Provided text:
○ ○ ○ ○

From:   Charles Lenchner <>
Sent time:   Sunday, October 23, 2011 1:13:46 PM
Subject:   Re: [september17discuss] Re: On racism, sexism, oppression

In her book, 'No Logo' Naomi Klein makes a wonderful point.
Throughout the 80s-90s culture wars, activists worked to hard to bring up the special ways in which some groups are historically marginalized, and sought redress for them. But.... corporations did an end run around them. They gleefully accepted women, people of color, GLBTQ folks into the top 1% as CEO's, entertainers, college administrators, students at Ivy League schools, whatever. But it was hell on the folks doing multi issue organizing, the ones trying to unite folks on issues that don't slice and dice everyone up into neat little identities.

"In the outside world. the politics of race, gender and sexuality remained tied to more concrete, pressing issues, like pay equity, same-sex spousal rights and police violence, and these serious movements were — and continue to be — a genuine threat to the economic and social order. But somehow, they didn’t seem terribly glamorous to students on many university campuses, for whom identity politics had evolved by the late eighties into something quite different. Many of the battles we fought were over issues of “representation” — a loosely defined set of grievances mostly lodged against the media, the curriculum and the English language. From campus feminists arguing over “representation” of women on the reading lists to gays wanting better “representation” on television, to rap stars bragging about “representing” the ghettos, to the question that ends in a riot in Spike Lee’s 1989 film Do the Right Thing — “Why are there no brothers on the wall?” — ours was a politics of mirrors and metaphors."

you start by demanding more formal and overt forms of "representation". And then....
"The backlash that identity politics inspired did a pretty good job of masking for us the fact that many of our demands for better representation were quickly accommodated by marketers, media makers and pop-culture producers alike — though perhaps not for the reasons we had hoped. ... If diversity was what we wanted, the brands seemed to be saying, then diversity was exactly what we would get. And with that, the marketers and media makers swooped down, air-brushes in hand, to touch up the colors and images in our culture.


On Sun, Oct 23, 2011 at 2:47 PM, Doug Singsen <> wrote:
In addition to giving women, people of color, and LGBTQ people space to speak and have their voices heard, we also need to be in active solidarity with struggles against racism, police brutality and the prison-industrial complex.

○ ○ ○ ○

Requirement a:
In the email, which film is named as ending in a riot over the question "Why are there no brothers on the wall?"
The rows below are unrelated to the email.

Records supplied:

○ ○ ○ ○

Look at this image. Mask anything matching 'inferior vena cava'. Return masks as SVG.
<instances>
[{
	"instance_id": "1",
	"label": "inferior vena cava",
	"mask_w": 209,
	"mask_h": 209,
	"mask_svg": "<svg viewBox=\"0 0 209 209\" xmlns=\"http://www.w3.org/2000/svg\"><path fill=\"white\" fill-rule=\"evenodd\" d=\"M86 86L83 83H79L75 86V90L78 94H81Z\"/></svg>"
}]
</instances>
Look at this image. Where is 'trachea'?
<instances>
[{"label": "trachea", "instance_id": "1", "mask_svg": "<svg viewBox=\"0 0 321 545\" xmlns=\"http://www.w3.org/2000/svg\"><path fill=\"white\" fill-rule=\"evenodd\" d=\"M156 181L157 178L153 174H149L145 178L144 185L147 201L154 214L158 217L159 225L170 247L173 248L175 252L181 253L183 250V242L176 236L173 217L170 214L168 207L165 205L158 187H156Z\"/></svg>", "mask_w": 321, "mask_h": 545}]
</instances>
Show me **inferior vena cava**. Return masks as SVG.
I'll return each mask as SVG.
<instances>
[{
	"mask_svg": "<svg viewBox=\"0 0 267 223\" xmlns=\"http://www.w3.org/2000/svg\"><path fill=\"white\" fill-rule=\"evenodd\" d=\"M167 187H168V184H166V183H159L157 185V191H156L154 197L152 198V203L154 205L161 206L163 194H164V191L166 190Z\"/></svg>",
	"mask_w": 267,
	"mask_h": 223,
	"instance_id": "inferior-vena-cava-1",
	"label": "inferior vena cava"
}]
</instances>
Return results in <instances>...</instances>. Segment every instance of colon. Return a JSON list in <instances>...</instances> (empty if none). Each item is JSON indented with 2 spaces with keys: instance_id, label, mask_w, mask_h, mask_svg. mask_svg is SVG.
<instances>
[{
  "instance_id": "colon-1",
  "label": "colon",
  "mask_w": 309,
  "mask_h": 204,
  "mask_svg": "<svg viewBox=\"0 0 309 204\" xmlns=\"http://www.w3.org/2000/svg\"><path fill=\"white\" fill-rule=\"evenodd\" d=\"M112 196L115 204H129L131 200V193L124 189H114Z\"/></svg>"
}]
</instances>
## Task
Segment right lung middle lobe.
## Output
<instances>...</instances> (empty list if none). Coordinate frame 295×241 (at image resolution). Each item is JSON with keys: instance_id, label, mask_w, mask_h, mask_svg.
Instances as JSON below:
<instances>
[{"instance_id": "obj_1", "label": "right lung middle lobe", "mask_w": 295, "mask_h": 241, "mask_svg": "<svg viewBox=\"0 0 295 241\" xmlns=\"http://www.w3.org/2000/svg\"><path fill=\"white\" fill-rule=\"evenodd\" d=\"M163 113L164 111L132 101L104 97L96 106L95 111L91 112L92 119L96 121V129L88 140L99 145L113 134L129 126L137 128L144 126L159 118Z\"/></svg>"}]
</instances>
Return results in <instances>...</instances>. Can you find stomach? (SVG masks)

○ ○ ○ ○

Requirement b:
Filter the rows, keeping every line that contains the string "colon". Case counts.

Correct output a:
Spike Lee's 1989 film Do the Right Thing.

Correct output b:
Return results in <instances>...</instances>. Segment every instance of colon. Return a JSON list in <instances>...</instances> (empty if none). Each item is JSON indented with 2 spaces with keys: instance_id, label, mask_w, mask_h, mask_svg. mask_svg is SVG.
  "instance_id": "colon-1",
  "label": "colon",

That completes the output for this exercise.